Environment & Science

Drought may have played role in Pasadena tree fall

Firefighters and police on scene where a tree fell and injured eight children.
Firefighters and police on scene where a tree fell and injured eight children.
NBC4

An independent arborist has figured out why a 75-year-old pine tree uprooted and fell near the Kidspace Children’s Museum in Pasadena.

Ted Lubeshkoff, hired by the city, evaluated the 85-foot tall tree the day after it fell and released his report on Thursday. His findings specified a number of contributing factors to the incident, including the absence of anchoring roots, a slight lean in the tree and drought conditions.

"California is currently in its fourth year of drought, where it is receiving abnormally low rainfall amounts," reads the report. "This probably resulted in the Italian stone pine not receiving adequate amounts of water."

Recent rains may have contributed to the fall, according to the report.

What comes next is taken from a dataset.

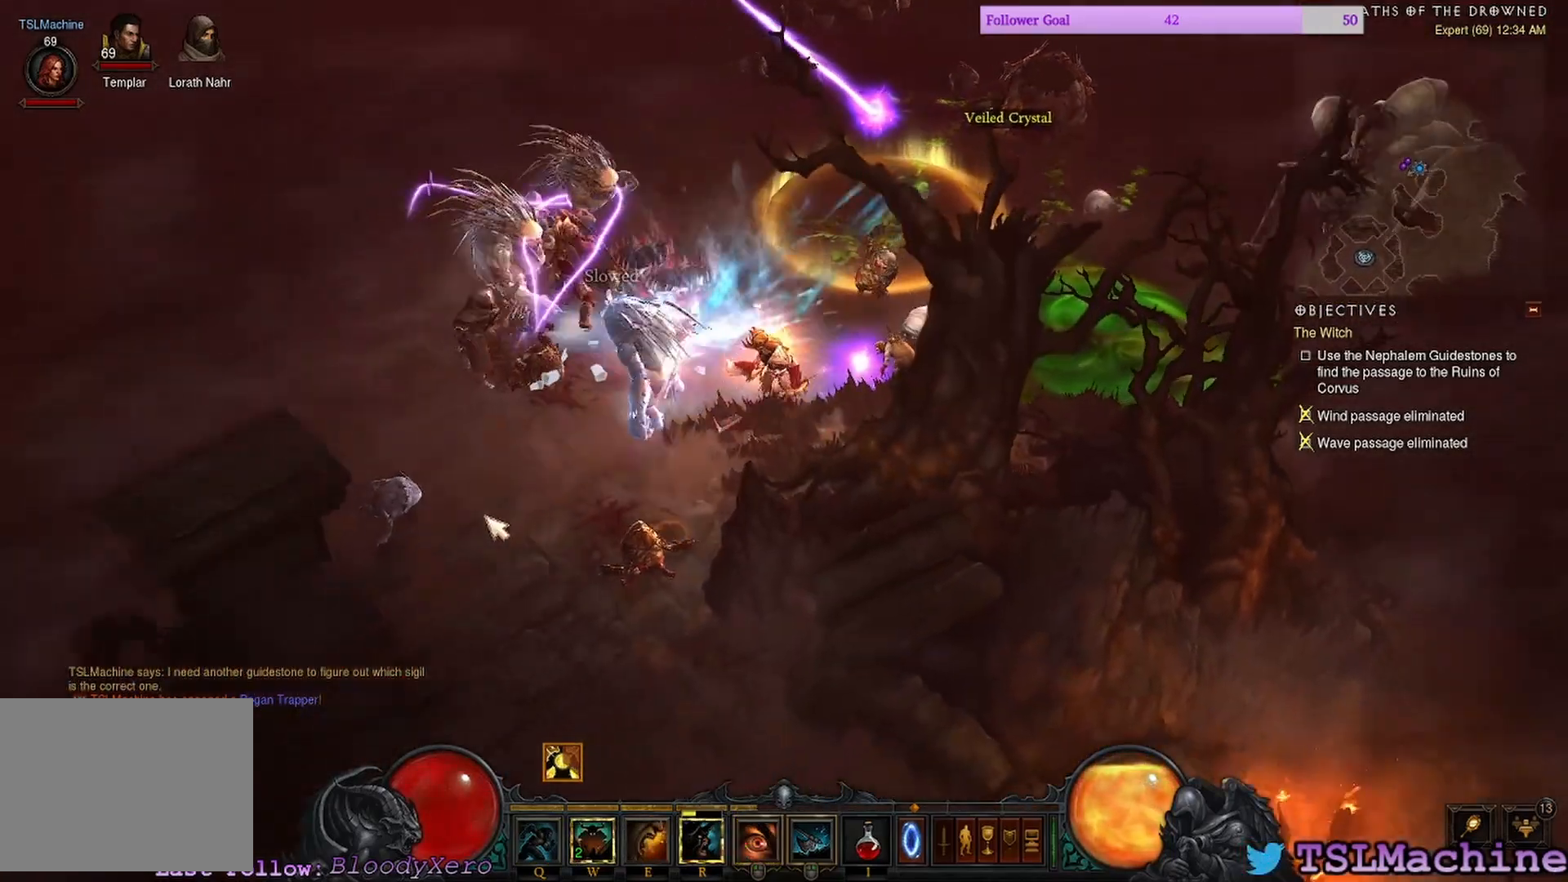
{"keys": ["e"], "mouse": ["left"], "events": [[167, "e", "down"]]}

“We had about .61 inches of rain that occurred less than 10 days prior to the tree collapse,” city spokesman William Boyer told KPCC. “[Lubeshkoff’s] indicating that the tree took in a lot of that water and that it added a lot of extra weight and that combined with the fact that it didn't have a strong anchoring root system [was] why it fell over.”

The tree uprooted on July 28 at about 5 p.m. Two kids were hospitalized with serious injuries, but they're now recovering at home.